Emma Rydal and Jimi Mistry

Trouble starts brewing when George, at the behest of the leader of the local mosque, enters an arranged marriage agreement with another family, providing their two homely daughters with two husbands-- Tariq and Abdul. Stung by what happened with Nazir, George tries to keep the wedding plans under wraps, but unfortunately, events conspire against him, and all hell breaks loose when the cat is let out of the bag...

You don't have to be Pakistani, an immigrant, or even the son or daughter of an immigrant to appreciate the emotional sincerity of "East Is East". The conflicts dramatized in "East Is East" are universal, as they bring into play the gaps between generations and cultural identities. The children, who have spent all their lives in a British society, want to have nothing to do with their heritage, and want to become even more 'British' such that they can better 'fit in' and not be subject to schoolyard taunts. On the other hand, George's insecurities and cultural upbringing manifest themselves in the form of pathological pride, blinding him to his own hypocrisy and the torment he inflicts on his family. As a result, George finds himself at odds with the world around him on more than one occasion, and his perceived loss of control only makes him more entrenched in his beliefs.

Archie Panjabi

If you have seen the trailer for "East Is East", you might get the impression that it is an airy and light comedy. For the most part, this is true. The film has a tongue-in-cheek way of going about its business, including a number of phallic references, a mocking tribute to the films of 'Bollywood', and some general inanity that would probably feel at home in a Farrelly brothers' movie ("There's Something About Mary"). However, there are parts, particularly near the end of the second act, where "East Is East" ventures into very dark territory. For example, there is a scene where George becomes enraged by the disrespect shown to the Pakistani heritage by his family, and he vents his anger by beating Ella and one of his sons. A distinct chill fell over the entire audience in the theater at this point, since it was completely out of character with everything else that had happened up to that point. I briefly wondered how the film could recover from such an ugly, but necessary, blow. Fortunately, director Damien O'Donnell and scribe Khan-Din were able to pull it off, with some well-timed and much-needed comic relief in the next scene.

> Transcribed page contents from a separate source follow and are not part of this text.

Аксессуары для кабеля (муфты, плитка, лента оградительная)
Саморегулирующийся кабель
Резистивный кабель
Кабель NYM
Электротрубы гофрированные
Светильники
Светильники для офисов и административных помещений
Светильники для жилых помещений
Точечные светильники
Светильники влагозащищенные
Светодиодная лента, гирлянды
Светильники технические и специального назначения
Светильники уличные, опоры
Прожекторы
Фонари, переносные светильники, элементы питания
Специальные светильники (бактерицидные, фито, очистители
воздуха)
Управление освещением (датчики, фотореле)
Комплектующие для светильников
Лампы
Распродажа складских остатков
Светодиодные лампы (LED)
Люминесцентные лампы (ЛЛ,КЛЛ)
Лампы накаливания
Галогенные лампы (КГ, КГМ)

Another point that audiences may have issue with is the film's apparent lack of closure. However, given the complex issues and interpersonal dynamics going on in the story, a pat 'Hollywood' ending would have been completely out of character. Instead, Khan-Din acknowledges that cross-cultural and cross-generation conflicts are not amenable to quick fixes or easy answers, since they often cannot be resolved, even in a lifetime.

Performance-wise, there are many accolades to go around. Puri delivers what is probably the most compelling performance in the film. On the one hand, he is likable in an 'Archie Bunker' sort of way, but on the other hand he is also an abusive monster-- Puri straddles a very fine line in playing George. And though his character becomes more despicable as the story unfolds, Puri brings a subtlety to his performance that conveys the tragic flaws of his character-- insecurity, pride, and arrogance. Bassett, who also appeared in the stage play, adeptly handles the range required by her character, a woman who is torn between the welfare of her children and the ire of her husband. The rest of the cast is also superb, including Mistry's portrayal of a womanizing Tariq, and Panjabi's spunky portrayal of the scene-stealing Meenah.

"East Is East" fleshes out the often-complex conflicts that arise between parents and their children, without resorting to the heavy-handed moralizing often seen in 'movies of the week'. And though it paints an unflattering portrayal of family life (which may hit too close to home for some), the witty script still allows you to laugh about it. Entertaining, thought provoking, and insightful, "East Is East" is one of those films that demand a coffee-shop discussion afterwards-- definitely not to be seen alone.